Posted: Fri Dec 04, 2015 2:48 pm
by samyamkrishna
Another thing to add.

when i read from multiple nodes or readers.

It starts reading really fast initiallly at 190000 to 200000 rows/sec
but after a while it really slows down to 50000 rows/sec.

This trial job only has a seq file stage------>Peek.

Posted: Fri Dec 04, 2015 7:21 pm
by qt_ky
So, your read throughput is around 21 MB/s? That sounds pretty slow. Do you have a local server admin you can work with on this?

Posted: Mon Dec 07, 2015 5:37 am
by ArndW
Make a copy of your job that just reads the file and puts it into a PEEK stage and see what the speed is. That will help you narrow down the potential problem to the sequential read itself if the speed remains slow in this test job.

Posted: Mon Dec 07, 2015 8:56 am
by samyamkrishna
Thanks for you suggestions.

qt_ky,

I have a local server admin. What should i be looking for asking him to do?

and ArndW,

The test job has only the seq file and peek. It starts very fast but it slows down in 5 mins and still takes 2 hours.

Is there anything else i can try out?
I am also planning to split the file into smaller chunks of 40GB and read them parallely.

Posted: Mon Dec 07, 2015 9:58 am
by ArndW
Does a "cat <file> > /dev/null" go any faster?

Posted: Mon Dec 07, 2015 10:28 am
by samyamkrishna
I tried to read 4 files of 40GB instead of one 160GB file.
Same reult.

Cat the 160 GB file same result. may be 10 mins faster.
Not sure what to do.

whats a good read time for 160 GB file?

Posted: Mon Dec 07, 2015 11:04 am
by chulett
I'm not sure there's an answer for that question as there are SO many factors that go into it. Never mind that one man's good is another man's great and yet another man's crap. :wink:

Posted: Tue Dec 08, 2015 10:47 am
by ArndW
If the "cat" took almost as long as the DataStage read, then the problem isn't in DataStage and nothing you will do there will significantly increase your speed.
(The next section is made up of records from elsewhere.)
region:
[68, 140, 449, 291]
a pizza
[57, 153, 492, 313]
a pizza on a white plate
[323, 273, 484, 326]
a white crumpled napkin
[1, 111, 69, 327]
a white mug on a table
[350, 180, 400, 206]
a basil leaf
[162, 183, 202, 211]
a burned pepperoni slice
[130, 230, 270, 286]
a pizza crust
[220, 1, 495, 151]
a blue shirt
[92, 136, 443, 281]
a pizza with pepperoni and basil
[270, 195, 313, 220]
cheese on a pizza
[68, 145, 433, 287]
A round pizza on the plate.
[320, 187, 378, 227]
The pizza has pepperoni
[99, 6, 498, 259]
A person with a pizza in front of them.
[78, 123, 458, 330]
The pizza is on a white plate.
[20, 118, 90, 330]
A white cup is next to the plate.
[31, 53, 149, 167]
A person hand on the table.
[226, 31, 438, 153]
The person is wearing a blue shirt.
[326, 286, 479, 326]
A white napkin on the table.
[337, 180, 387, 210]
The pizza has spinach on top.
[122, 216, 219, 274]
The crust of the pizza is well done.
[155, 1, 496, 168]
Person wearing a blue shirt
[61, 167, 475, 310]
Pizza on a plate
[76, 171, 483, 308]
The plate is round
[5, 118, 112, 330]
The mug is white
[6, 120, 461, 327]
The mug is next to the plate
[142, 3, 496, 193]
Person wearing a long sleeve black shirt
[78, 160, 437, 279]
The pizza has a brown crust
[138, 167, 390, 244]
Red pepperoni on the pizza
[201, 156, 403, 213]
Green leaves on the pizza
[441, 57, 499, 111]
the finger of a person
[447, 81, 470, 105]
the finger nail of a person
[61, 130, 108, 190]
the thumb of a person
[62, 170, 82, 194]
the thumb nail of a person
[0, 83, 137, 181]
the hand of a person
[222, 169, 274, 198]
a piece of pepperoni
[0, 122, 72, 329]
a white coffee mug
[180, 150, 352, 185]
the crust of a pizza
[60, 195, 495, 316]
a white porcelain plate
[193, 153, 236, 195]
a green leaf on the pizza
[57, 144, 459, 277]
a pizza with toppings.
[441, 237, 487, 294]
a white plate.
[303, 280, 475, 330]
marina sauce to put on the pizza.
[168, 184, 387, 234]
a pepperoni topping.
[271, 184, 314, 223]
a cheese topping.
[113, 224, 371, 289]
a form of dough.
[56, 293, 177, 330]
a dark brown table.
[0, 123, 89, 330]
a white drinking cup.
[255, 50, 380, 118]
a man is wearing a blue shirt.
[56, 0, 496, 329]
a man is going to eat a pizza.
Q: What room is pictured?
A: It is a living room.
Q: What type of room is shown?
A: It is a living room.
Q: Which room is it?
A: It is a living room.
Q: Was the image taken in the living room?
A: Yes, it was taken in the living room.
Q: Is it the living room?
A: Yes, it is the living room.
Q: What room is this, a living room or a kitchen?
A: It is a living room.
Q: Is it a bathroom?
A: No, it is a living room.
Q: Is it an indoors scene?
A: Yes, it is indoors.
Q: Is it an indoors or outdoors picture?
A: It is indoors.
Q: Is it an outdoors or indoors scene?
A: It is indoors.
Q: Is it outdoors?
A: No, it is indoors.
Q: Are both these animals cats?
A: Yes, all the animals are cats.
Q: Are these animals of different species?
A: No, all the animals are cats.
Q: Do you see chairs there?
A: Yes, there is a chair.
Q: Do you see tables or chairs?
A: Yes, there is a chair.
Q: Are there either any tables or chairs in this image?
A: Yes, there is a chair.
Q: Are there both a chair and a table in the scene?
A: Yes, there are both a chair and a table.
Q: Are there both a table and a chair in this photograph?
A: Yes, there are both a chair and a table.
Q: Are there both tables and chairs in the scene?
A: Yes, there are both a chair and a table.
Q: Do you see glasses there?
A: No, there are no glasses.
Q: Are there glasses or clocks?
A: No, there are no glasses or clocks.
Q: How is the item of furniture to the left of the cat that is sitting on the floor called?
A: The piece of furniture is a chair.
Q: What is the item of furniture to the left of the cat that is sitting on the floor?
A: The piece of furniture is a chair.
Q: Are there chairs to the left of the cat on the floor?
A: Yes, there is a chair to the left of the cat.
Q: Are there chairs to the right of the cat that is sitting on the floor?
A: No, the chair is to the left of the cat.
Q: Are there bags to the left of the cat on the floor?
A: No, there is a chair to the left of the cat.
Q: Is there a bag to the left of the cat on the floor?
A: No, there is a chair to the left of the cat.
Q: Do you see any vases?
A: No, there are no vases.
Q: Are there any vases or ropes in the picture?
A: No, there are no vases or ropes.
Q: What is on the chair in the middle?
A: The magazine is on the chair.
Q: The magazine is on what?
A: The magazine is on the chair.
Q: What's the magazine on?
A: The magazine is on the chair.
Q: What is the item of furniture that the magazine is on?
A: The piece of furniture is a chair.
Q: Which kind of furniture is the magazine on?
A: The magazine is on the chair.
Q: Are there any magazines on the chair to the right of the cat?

Is there SAN involved? What filesystem is used? Does the speed change if you copy the files to another partition (e.g. /tmp) and try to process them from there?

Posted: Wed Dec 09, 2015 9:21 am
by qt_ky
Ask your local admin to monitor server resources and performance during your tests, help identify the bottleneck, and see if anything may be changed to improve it.

Is it a delimited file or fixed width? How many columns? How many records?

Posted: Wed Dec 09, 2015 12:57 pm
by samyamkrishna
I have asked the Admins to monitor the resources while the job runs today.

Its a fixed width file. with 1300 bytes and 120 milion records.
I have tried reading with multiple readers / node and read from multiple nodes.
I dont really see any improvements by that.